# Work to be completed
Find each line of the material below in which the word "button" occurs, and return it.

# Input material
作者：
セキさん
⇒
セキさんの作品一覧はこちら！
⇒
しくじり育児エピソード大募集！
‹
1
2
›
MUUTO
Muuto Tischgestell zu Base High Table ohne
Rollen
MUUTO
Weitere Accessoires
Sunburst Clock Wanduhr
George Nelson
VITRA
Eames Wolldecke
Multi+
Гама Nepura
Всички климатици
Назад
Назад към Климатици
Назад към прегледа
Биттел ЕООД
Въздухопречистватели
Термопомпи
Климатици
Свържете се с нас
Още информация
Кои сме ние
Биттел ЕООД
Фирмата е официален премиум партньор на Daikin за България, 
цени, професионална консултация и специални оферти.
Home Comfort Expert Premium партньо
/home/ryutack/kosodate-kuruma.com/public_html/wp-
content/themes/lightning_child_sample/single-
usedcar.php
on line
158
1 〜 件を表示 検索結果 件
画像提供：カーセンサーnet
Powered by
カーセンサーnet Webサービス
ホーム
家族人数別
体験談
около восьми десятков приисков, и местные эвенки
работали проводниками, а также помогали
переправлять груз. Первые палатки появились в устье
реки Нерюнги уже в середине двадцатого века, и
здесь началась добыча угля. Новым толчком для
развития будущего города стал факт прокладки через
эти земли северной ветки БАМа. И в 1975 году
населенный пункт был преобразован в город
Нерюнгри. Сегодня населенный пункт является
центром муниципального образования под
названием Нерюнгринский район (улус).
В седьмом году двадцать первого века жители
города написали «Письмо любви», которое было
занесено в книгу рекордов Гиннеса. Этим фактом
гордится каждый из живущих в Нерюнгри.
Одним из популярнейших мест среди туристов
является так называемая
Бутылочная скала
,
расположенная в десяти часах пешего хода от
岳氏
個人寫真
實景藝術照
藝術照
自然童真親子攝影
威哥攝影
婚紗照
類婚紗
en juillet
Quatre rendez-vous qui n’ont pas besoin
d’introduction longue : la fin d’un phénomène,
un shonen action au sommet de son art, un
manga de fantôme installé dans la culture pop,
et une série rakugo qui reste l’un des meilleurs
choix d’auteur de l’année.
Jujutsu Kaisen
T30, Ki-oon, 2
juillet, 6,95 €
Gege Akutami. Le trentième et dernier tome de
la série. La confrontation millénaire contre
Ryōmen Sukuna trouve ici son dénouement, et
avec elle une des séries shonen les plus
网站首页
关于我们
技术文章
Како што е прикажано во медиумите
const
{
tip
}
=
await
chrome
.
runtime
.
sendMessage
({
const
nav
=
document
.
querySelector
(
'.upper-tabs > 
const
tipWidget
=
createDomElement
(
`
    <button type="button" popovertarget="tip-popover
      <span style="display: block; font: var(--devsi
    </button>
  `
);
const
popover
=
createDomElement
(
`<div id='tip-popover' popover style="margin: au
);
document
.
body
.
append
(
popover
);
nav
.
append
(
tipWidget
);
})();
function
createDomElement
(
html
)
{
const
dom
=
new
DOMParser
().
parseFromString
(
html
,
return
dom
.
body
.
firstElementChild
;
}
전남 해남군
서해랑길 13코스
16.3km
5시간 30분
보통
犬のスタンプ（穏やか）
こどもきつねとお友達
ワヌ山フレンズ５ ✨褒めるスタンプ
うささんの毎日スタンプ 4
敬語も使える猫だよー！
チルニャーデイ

# Answer section
    <button type="button" popovertarget="tip-popover
    </button>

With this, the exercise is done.